[[ SELECTED EXTRACT open ]]
Baseband Equivalent of Passband Signals

Deterministic Baseband & Passband Signals and their Bandwidths

In a typical communication system, the information bearing signal that we wish to transmit is a signal whose spectrum is zero outside of the frequency range of $[-B,B]$Hz. For example, an audio signal is a signal whose bandwidth is restricted to at most a few KHz. Such signals which primarily occupy a range of frequencies centered around 0Hz are called low-pass signals or baseband signals. We will define the bandwidth of such a baseband signal as the smallest value of $W$ such that the spectrum is zero outside of the range $[-W,W]$Hz. It is important to pay attention to this definition of bandwidth. An example spectrum of such a baseband signal is shown in the figure below. Notice that according to our definition, the bandwidth is $B$ which is not the length of the support of $S(f)$.
[[ SELECTED EXTRACT closed ]]
[[ THE DATA open ]]
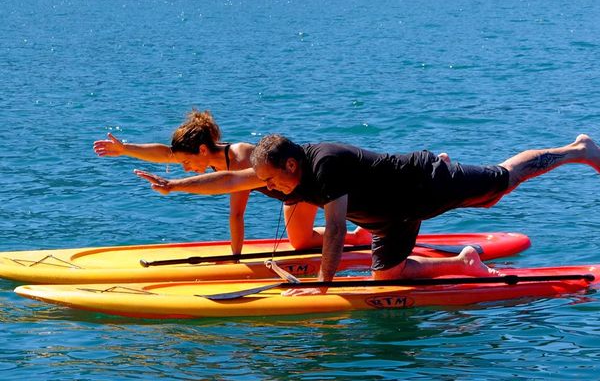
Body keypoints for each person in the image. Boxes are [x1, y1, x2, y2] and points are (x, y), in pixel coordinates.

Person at [137, 133, 600, 295]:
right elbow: (232, 180)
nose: (270, 189)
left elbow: (336, 231)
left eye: (274, 181)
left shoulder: (327, 165)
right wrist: (176, 184)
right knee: (389, 279)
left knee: (501, 183)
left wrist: (322, 286)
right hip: (388, 218)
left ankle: (578, 150)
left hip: (421, 184)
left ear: (293, 166)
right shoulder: (278, 170)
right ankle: (463, 263)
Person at [93, 109, 371, 255]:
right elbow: (165, 152)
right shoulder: (206, 154)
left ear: (202, 150)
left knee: (321, 228)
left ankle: (368, 229)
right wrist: (125, 149)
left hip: (303, 188)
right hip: (289, 197)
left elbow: (237, 214)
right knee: (300, 243)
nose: (185, 167)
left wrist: (236, 258)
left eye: (187, 162)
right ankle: (359, 235)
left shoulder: (238, 159)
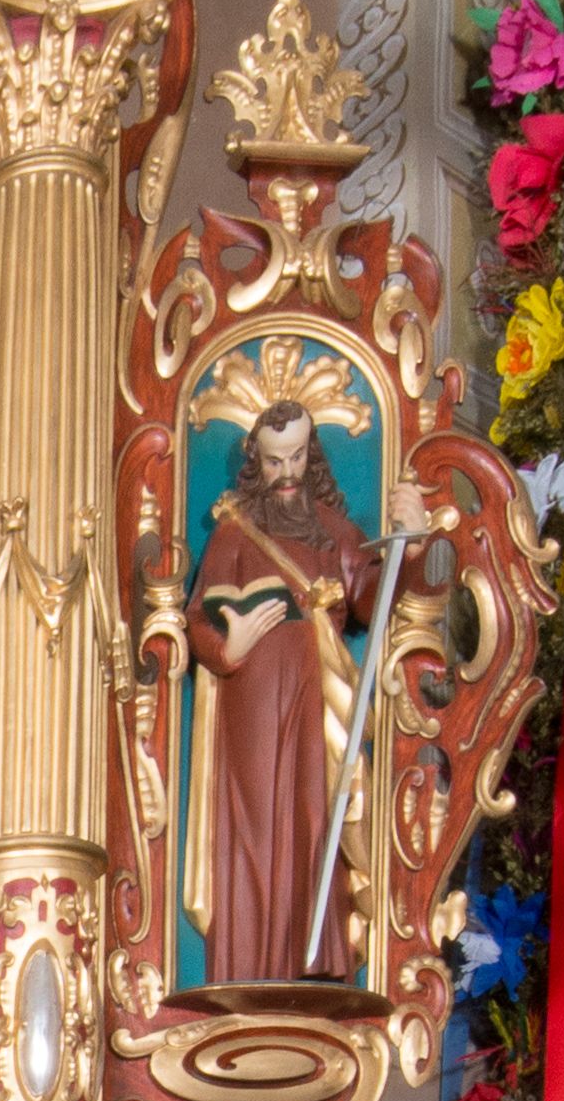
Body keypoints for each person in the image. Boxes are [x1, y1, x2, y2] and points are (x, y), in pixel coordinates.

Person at [184, 399, 437, 983]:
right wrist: (229, 644)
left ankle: (316, 964)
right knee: (252, 831)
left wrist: (410, 545)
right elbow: (197, 618)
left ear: (311, 455)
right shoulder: (234, 531)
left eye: (296, 458)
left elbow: (371, 602)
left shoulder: (334, 532)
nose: (287, 473)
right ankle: (247, 968)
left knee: (316, 819)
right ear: (258, 462)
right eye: (275, 462)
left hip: (319, 698)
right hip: (249, 706)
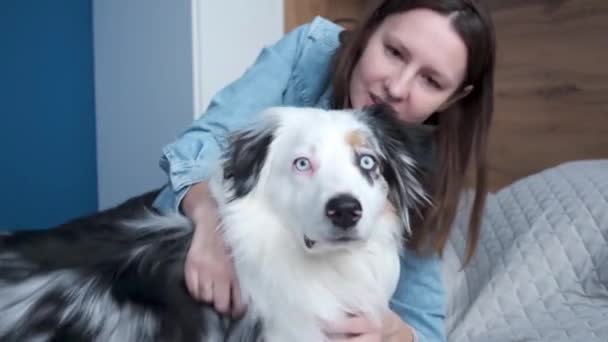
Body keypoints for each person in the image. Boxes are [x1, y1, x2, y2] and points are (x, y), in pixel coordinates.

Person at [153, 0, 496, 340]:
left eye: (431, 81)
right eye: (394, 52)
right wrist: (212, 224)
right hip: (175, 252)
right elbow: (201, 146)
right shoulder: (310, 51)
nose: (397, 87)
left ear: (453, 98)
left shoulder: (418, 167)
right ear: (369, 30)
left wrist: (394, 331)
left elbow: (424, 324)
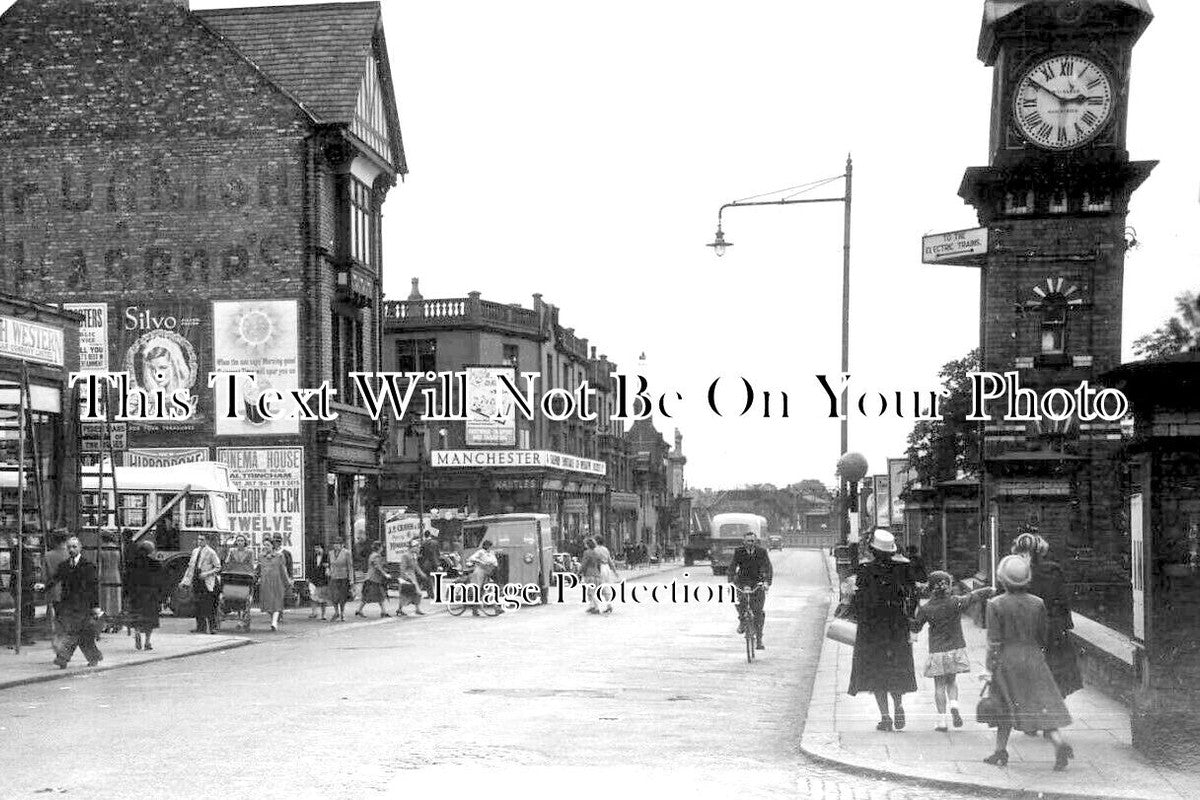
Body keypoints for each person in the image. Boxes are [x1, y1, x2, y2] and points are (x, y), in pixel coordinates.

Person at [982, 555, 1074, 771]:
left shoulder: (994, 604)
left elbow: (993, 640)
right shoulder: (1038, 603)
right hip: (1033, 657)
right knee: (1041, 705)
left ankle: (1000, 751)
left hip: (1006, 659)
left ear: (1002, 579)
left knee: (1004, 704)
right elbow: (1043, 634)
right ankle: (1058, 743)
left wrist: (989, 666)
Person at [847, 529, 918, 731]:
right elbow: (913, 596)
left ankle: (885, 717)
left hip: (872, 628)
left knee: (876, 672)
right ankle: (898, 705)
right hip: (897, 626)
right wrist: (909, 617)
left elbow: (858, 601)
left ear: (872, 550)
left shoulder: (865, 570)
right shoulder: (903, 568)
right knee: (895, 668)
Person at [911, 570, 994, 731]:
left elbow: (915, 626)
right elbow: (973, 596)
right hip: (955, 649)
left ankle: (942, 721)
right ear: (948, 586)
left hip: (937, 652)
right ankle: (954, 706)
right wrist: (989, 590)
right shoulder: (956, 602)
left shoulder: (927, 608)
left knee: (939, 686)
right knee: (951, 682)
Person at [1012, 533, 1083, 699]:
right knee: (1054, 673)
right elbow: (1064, 602)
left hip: (1029, 631)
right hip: (1053, 630)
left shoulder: (1017, 575)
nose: (1021, 557)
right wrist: (1065, 626)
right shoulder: (1054, 571)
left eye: (1023, 553)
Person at [35, 537, 103, 669]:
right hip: (68, 603)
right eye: (69, 547)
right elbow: (55, 579)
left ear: (80, 548)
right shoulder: (64, 565)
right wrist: (44, 587)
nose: (71, 550)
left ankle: (62, 658)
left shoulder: (88, 566)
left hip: (84, 604)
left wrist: (95, 606)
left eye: (74, 547)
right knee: (82, 634)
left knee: (72, 631)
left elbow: (93, 588)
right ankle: (93, 656)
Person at [729, 530, 773, 649]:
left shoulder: (762, 552)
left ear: (755, 541)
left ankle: (759, 639)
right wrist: (731, 582)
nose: (750, 543)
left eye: (752, 541)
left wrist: (766, 582)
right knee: (740, 602)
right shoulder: (739, 552)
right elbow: (732, 567)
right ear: (744, 541)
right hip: (742, 582)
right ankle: (743, 620)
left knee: (758, 611)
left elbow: (768, 567)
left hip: (757, 583)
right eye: (748, 541)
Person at [180, 533, 221, 634]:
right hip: (196, 579)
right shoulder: (195, 551)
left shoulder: (211, 552)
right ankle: (200, 627)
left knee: (209, 605)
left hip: (206, 581)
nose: (200, 542)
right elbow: (190, 567)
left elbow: (218, 567)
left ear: (206, 541)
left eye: (202, 540)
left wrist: (206, 574)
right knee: (197, 604)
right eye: (199, 540)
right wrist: (184, 581)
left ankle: (212, 627)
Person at [127, 539, 161, 651]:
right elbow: (160, 581)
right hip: (151, 595)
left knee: (137, 616)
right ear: (151, 551)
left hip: (137, 593)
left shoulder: (133, 564)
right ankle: (147, 642)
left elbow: (128, 579)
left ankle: (137, 632)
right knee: (150, 620)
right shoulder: (156, 564)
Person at [258, 538, 292, 630]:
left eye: (268, 545)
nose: (265, 547)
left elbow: (283, 569)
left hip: (277, 581)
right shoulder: (261, 556)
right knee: (267, 604)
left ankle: (274, 622)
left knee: (277, 602)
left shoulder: (279, 556)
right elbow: (259, 569)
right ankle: (273, 618)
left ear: (273, 546)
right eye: (264, 545)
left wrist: (287, 581)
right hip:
[[ THE DATA closed ]]
Rewrite the paragraph in the baseband signals passage that begins "In a typical communication system" as a short bulleted list that keeps its main facts.

OUTPUT:
- In a typical communication system, the information-bearing signal to be sent has a spectrum that is zero outside $[-B,B]$ Hz. An audio signal, for instance, is limited to at most a few KHz.
- Signals that mainly occupy frequencies centered around 0 Hz are called low-pass or baseband signals.
- The bandwidth of a baseband signal is defined as the smallest $W$ for which the spectrum is zero outside $[-W,W]$ Hz.
- Under this definition, the example spectrum has bandwidth $B$, which is not the length of the support of $S(f)$.